Page text -
┏━━

# Soultion for single tube set up on dankung BP Thunder.



## lunasling (Apr 5, 2015)

The other day i went to my local Home Depot and picked up a couple of 1/2"x 5/16" rubber plugs

gonna try a singel tube set up utilizing these plugs , will also work well with flats images attached .

if this works on my black palm thunder then i will also use it on my luck ring !


----------



## Lee Silva (Feb 9, 2013)

that's usin' yer noodle!


----------



## wll (Oct 4, 2014)

Do you have pics of the plugs and the tube set up .. I'm interested in that as it may work for me as an OTT set up and be faster and easier than my way of doing it now ?

wll


----------



## bigron (Nov 29, 2012)

what dept.did you find these in,if you don't mind me asking


----------



## wll (Oct 4, 2014)

bigron said:


> what dept.did you find these in,if you don't mind me asking


Ron,

They are in the bins of special parts at Lowe's or Home depot. they are in the individual drawers, where they carry dowel pins, plastic bushings, etc, etc.

wll


----------



## lunasling (Apr 5, 2015)

Wll 
I did not take any pics of the set up when I experimented with it the tubes pulled out of the set up and the plugs shot out of the forks getting lost under the furniture lol not worried bout looking for them my cat will find them already found one for me lol,at any rate they will work with flats more surface to grab on to for flats .


----------



## bigron (Nov 29, 2012)

i have a question when you put the tubes and the plugs in which way were the plugs facing the correct way to put them in is the tubes should go into the frame from the side that will be facing the target and the pluge should be puhed in from the side facing you then when you pull the tubes back to shoot they should be pulled over the top of the frame causing the plugs to be pulled father in rather than popping out


----------



## bigron (Nov 29, 2012)

check out Lee silva's you tube video on the otter attachment it's the same way you should be doing yours just a different style his is ball in tube used as a plug for flats but the way he does it is the same method you should use with tubes and plugs


----------



## lunasling (Apr 5, 2015)

Ron 
When my cat finds the other plug I'll give another go at it per your advice and let ya Know how it turns out thanks .
Joe.


----------



## lunasling (Apr 5, 2015)

Do you have a link to silva's video ?


----------



## bigron (Nov 29, 2012)

lunasling said:


> Do you have a link to silva's video ?


actually i suck at computers but if you put Lee Silva in the search bar you will find him he only has 3 or 4 videos so it won't be hard to find sorry i couldn't help more :banghead:


----------



## lunasling (Apr 5, 2015)

Not a problem is it "you tube" your referring to?


----------



## lunasling (Apr 5, 2015)

Never mind lol yes it is .


----------



## nike (Oct 26, 2013)

Good Idea


----------

┗━━

Material shown -
┏━━

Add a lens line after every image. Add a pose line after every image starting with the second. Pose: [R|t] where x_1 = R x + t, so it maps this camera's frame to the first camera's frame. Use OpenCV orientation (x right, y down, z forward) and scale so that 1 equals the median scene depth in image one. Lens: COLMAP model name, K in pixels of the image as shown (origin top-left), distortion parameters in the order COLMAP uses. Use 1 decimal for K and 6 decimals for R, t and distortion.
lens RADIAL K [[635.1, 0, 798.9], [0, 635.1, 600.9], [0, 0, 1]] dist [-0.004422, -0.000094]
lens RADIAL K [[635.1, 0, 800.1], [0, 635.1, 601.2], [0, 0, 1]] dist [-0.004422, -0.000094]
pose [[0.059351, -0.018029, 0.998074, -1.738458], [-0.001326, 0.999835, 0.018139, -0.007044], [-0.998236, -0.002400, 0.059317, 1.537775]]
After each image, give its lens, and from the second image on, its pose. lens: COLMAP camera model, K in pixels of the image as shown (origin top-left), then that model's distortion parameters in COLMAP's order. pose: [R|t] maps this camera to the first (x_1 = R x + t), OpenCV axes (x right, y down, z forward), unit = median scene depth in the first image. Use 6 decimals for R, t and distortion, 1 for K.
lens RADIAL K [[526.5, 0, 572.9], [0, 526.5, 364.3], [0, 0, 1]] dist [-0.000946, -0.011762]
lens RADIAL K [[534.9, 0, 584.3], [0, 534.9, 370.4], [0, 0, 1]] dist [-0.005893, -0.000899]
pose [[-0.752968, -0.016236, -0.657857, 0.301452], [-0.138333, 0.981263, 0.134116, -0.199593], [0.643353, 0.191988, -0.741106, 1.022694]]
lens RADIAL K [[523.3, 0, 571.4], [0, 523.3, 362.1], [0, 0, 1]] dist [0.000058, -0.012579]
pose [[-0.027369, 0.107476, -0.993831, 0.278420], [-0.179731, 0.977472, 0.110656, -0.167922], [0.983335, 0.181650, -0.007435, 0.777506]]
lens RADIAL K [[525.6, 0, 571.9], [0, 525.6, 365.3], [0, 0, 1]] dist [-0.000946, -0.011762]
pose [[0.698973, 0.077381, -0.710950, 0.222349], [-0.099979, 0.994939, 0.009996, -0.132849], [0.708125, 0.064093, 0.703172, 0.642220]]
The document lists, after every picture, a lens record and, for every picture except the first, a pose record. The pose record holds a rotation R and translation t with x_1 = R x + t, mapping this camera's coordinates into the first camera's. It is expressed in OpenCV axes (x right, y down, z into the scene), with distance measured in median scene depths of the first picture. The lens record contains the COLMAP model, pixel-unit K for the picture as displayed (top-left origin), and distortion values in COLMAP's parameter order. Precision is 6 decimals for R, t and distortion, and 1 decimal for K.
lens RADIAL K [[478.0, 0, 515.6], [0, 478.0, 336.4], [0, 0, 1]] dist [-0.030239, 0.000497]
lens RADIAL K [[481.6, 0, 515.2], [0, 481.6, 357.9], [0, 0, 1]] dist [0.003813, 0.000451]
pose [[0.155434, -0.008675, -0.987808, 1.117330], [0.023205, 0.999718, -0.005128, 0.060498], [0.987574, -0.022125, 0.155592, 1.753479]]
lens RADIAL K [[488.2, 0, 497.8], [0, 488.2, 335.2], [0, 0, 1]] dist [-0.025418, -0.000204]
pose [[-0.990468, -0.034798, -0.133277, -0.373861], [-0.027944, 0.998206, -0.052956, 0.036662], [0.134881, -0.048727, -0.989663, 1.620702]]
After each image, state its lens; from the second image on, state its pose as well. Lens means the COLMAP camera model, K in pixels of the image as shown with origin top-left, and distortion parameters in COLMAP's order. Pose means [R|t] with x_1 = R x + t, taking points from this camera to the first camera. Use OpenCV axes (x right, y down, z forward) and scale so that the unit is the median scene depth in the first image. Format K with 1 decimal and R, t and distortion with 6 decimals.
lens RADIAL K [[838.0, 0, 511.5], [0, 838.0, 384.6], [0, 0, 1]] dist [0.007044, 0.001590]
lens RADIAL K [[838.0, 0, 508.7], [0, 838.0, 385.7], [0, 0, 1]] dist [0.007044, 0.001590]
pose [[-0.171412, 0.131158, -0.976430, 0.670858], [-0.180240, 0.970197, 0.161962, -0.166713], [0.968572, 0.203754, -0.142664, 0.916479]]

┗━━

Questions on the material -
• A. Answer these questions about the single-tube slingshot thread.
(i) What size were the rubber plugs that lunasling picked up at Home Depot?
(ii) According to wll, where in Lowe's or Home Depot are the plugs kept?
(iii) What happened when lunasling experimented with the setup?
• B. Decide whether each statement agrees with the single-tube slingshot thread, and quote the words that settle it.
(i) Lunasling took pictures of the setup while experimenting with it.
(ii) Bigron says the tubes should enter the frame from the side that will face the target.
(iii) Bigron gave lunasling a direct link to Lee Silva's video.

Task-by-task outputs -
• A.
(i) The plugs were 1/2" x 5/16".
(ii) They are in the bins of special parts, in the individual drawers where the stores carry dowel pins, plastic bushings and similar items.
(iii) The tubes pulled out of the setup, and the plugs shot out of the forks and were lost under the furniture.

• B.
(i) No. The thread says, "I did not take any pics of the set up when I experimented with it."
(ii) Yes. The thread says, "the tubes should go into the frame from the side that will be facing the target."
(iii) No. The thread says, "if you put Lee Silva in the search bar you will find him."